But if your thing is caligraphy, you might want to look into making nib holders.  Most caligraphers use dip pens rather than fountain pens - dip pens don't have reservoirs, and must be dipped into a bottle of ink.  Nib holders for dip pens are fairly simple in design, but do require both a nib (which purchased) and a small metal fitting to attach the nib to the holder.  In one configuration, that fitting is a cylindrical sleeve or ferrule that fits into the end of the turned handle - I think most people buy these, and they are very inexpensive.  The other configuration is a metal flange to hold the nib; I think most people who make nib holders with flanges make their own from sheets of brass.  For more information than you probably want to know,  Google 'Yoke Pen Company'.


----------



## magpens (Jun 15, 2020)

npenn said:


> I don't have any experience what so ever with penturning. I did a little bit of turning in high school but that was baseball bats and furniture parts.


OK


----------



## npenn (Jun 15, 2020)

Thank You all for the help.


----------



## kruger (Jul 26, 2020)

its_virgil said:


> Almost Every rollerball kit you have found also comes as a fountain pen. I favor the Dayacom juniors because of the better nib and feed assembly. They just seem to perform much better than others.
> Do a good turn daily!
> Don



hi,

where do you find these kits? Dayacom Junior..

Thanks

Norbert


----------



## DrD (Jul 26, 2020)

npenn said:


> I'm sorry if this has been posted before.
> 
> I’m looking at beginning to make my own pens. I love fountain pens and I’m looking for a hobby. Pen turning will hopefully grab and keep my attention.
> A lot of the pen kits and things I see aren’t geared towards fountain pens, they are more towards regular roller balls. I will attempt those too but mainly wanting to focus on fountain calligraphy pens. Any information would be greatly accepted on how to make and where to find what I need for the process.

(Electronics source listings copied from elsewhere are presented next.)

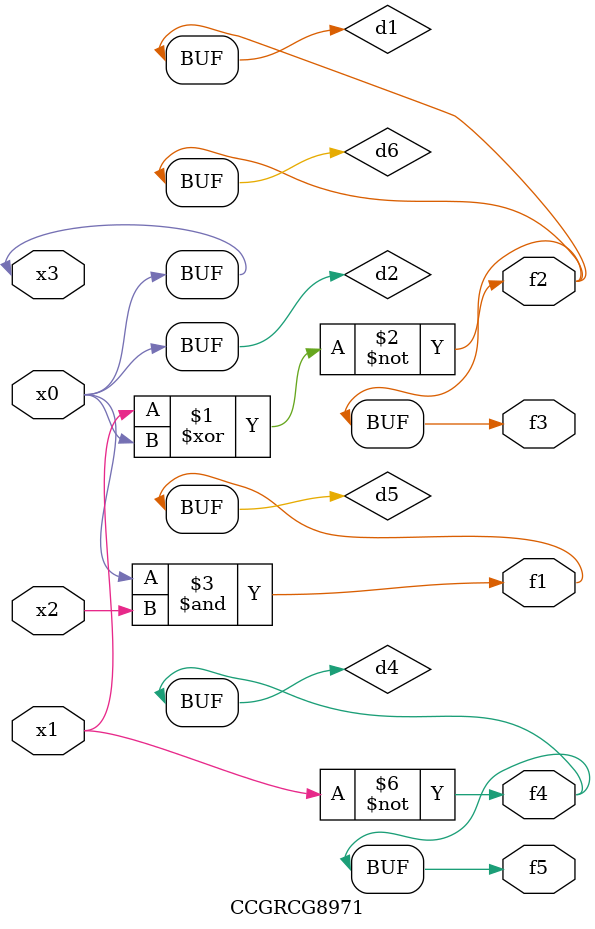
<source format=v>
module CCGRCG8971(
	input x0, x1, x2, x3,
	output f1, f2, f3, f4, f5
);

	wire d1, d2, d3, d4, d5, d6;

	xnor (d1, x1, x3);
	buf (d2, x0, x3);
	nand (d3, x0, x2);
	not (d4, x1);
	nand (d5, d3);
	or (d6, d1);
	assign f1 = d5;
	assign f2 = d6;
	assign f3 = d6;
	assign f4 = d4;
	assign f5 = d4;
endmodule

</source>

Bonjour ma chère, we gonna pass a good time, no!  Love Louisiana and love LSU.  There is good advice above; I second most of what has been said.   

 I got into turning pens because of my fascination with fountain pens, and have been making them for 20+ years.  First, let me assure you there are any number of really good fountain pen kits out there.  The top of the line, in my estimation, is the Mistral from Beaumont inks - a really great nib, and if you deal directly with Beaumont (they are in England, but just send email, that's what I do) you can go crazy with their nib selection.  Next up would be the Jr series (Jr Gent, Jr Retro, etc, etc) by Dayacom; these are Asian and are available from a host of suppliers - I like Exotic Blanks and Arizona Silhouette - then my old stand-bys, the BHW El Grande and Churchill kits (Asian as well).  There's lots more going from $100+ to less than $100 per kit.

The next thing I would suggest is to learn at least the basics of fine tuning a nib.  Lots of helpful videos on the net.  You'll need some brass shims, some MicroMesh abrasive, and believe it or not, a brown grocery bag.  Using the MicroMesh tou can custom turn a nib to suit a right handed person, a left handed person, someone who wants a semi calligraphic nib etc.

Then, you need to know - so you can explain to buyers - the ins and outs of fountain pen maintenance.

Have a blast!  And welcome to the black hole.


----------